What is the equation for a PID controller?

Answer 11

Kds^2 + Kps + Ki / s

Question 12

What is the effect on the rise time, overshoot, settling time and steady state error of the system if we increase Kp?

Answer 12

Rise Time: decrease
Overshoot: increase
Settling Time: small change
Steady State Error: decrease

Question 13

What is the effect on the rise time, overshoot, settling time and steady state error of the system if we increase Ki?

Answer 13

Rise Time: decrease
Overshoot: increase
Settling Time: increase
Steady State Error: ELIMINATES

Question 14

What is the effect on the rise time, overshoot, settling time and steady state error of the system if we increase Kd?

Answer 14

Rise Time: small change
Overshoot: decrease
Settling Time: decrease
Steady State Error: small change

Question 15

What is good about the Ziegler Nichols Tuning Method?

Answer 15

We don’t need to know the model of the system.

Question 16

What is the transport delay in the Ziegler Nichols Method?

Answer 16

It is the time taken for the signal provided to be acted upon ( the time taken to see a change in the system ).

Question 17

What is a model of the Open Loop ZN tuning method?

Answer 17

G(s) = Ke^-Td*s / Tau * s + 1

Question 18

What is the Open Loop ZN model similar to?

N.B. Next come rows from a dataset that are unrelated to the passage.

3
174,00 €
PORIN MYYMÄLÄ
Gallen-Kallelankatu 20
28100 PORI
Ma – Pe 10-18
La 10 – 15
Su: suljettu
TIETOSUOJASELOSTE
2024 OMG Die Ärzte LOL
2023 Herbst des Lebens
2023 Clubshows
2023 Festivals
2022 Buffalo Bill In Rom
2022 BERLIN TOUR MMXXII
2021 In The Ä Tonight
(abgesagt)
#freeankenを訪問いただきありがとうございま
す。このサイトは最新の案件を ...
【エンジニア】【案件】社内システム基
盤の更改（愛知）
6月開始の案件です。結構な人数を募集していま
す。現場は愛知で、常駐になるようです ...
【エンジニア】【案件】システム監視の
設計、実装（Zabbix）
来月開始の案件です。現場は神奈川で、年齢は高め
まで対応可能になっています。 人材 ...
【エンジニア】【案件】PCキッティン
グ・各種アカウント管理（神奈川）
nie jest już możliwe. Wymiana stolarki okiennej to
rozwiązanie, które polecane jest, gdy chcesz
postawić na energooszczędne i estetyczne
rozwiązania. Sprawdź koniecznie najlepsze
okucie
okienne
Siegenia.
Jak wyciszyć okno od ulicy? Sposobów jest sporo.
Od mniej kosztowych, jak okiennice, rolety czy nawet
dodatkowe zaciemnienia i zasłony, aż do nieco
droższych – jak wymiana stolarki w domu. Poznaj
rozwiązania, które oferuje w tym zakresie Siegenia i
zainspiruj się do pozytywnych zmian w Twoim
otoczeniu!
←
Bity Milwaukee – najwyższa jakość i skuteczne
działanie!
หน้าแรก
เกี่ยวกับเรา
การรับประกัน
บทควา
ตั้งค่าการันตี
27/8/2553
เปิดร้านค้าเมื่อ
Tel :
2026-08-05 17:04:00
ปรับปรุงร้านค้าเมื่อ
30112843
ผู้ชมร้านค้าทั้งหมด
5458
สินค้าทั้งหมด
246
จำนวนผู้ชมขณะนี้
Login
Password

What effect does multiplying by the exponential have?

Answer 18

The time constant form for a first order system.

Multiplying by the exponential moves everything to the right.

Question 19

What is the ZN gain Kp for a P controller?

Answer 19

Tau / K * Td

Question 20

What are the ZN gains Kp and KI for a PI controller?

Answer 20

Kp = 0.9 * Tau / KTd
Ki = 0.27 * Tau / KTd^2

Question 21

What are the gains for the ZN PID controller?

Answer 21

Kp = 1.2Tau / KTd
Ki = 0.6Tau / KTd^2
Kd = 0.6Tau / KTd

Question 22

What are the necessary conditions to use the open loop tuning method?

Answer 22

The system must be stable and have an S shape with delay.

Question 23

For the ZN closed loop tuning method, what must the state of the system be?

Answer 23

It can be stable or unstable, it doesn’t matter since we don’t need a model of the system.

Question 24

How do we apply the ZN closed loop tuning method?

Answer 24

Start with just P control. Increase the gain until we get sustained oscillations. This means that it is marginally stable. We record this gain as the ULTIMATE GAIN (Ku). We take the period of Oscillation (Tu) as the ULTIMATE PERIOD. From these two values we can work out any P, PI, or PID controller gains.

Question 25

What is the ULTIMATE GAIN?

Answer 25

It is the gain at which the system will be marginally stable and have sustained oscillations.

Question 26

What is the ULTIMATE PERIOD?

Answer 26

It is the period of oscillations at the ULTIMATE GAIN.

Question 27

What is the gain Kp for a P controller using the ZN CL method?

Answer 27

0.5*Ku

Question 28

What is the gain Kp and KI for a PI controller using the ZN CL method?

Answer 28

Kp = 0.45*Ku
Ki = 0.54*Ku / Tu

Question 29

What is the gain Kp, Ki, and Kd for a PID controller using the ZN CL method?

Answer 29

Kp = 0.6*Ku
Ki = 1.2*Ku / Tu
Kd = 0.075Ku*Tu.

Question 30

Why can the ZN CL method be bad?

Answer 30

Because at sustained oscillation the system may get damaged.

Question 31

Why is PID bad for a noisy system?

Answer 31

The Derivative term will only amplify that noise and can lead to unwanted variations in the system input.

Question 32

How do we mitigate the risk of the Pd term amplifying the noise?

Answer 32

Pass it through a low pass filter or don’t use the Pd controller at all.

Question 33

What is the problem with filtering the Kd term?

Answer 33

Although it may smooth out the signal, the filter may add a delay which can affect the results.

Question 34

What is integral windup?

Answer 34

If the input is saturated then the integral term can grow very large before reaching its reference value and reducing again. This will lead to a very large overshoot.

Question 35

How do we mitigate integral windup?

Answer 35

Put a limit on how big the integral term can grow.

Question 36

What is gain scheduling?

Answer 36

It is used for a non linear system where the gains do not act around a single point. It will change the gains depending on the range of operation.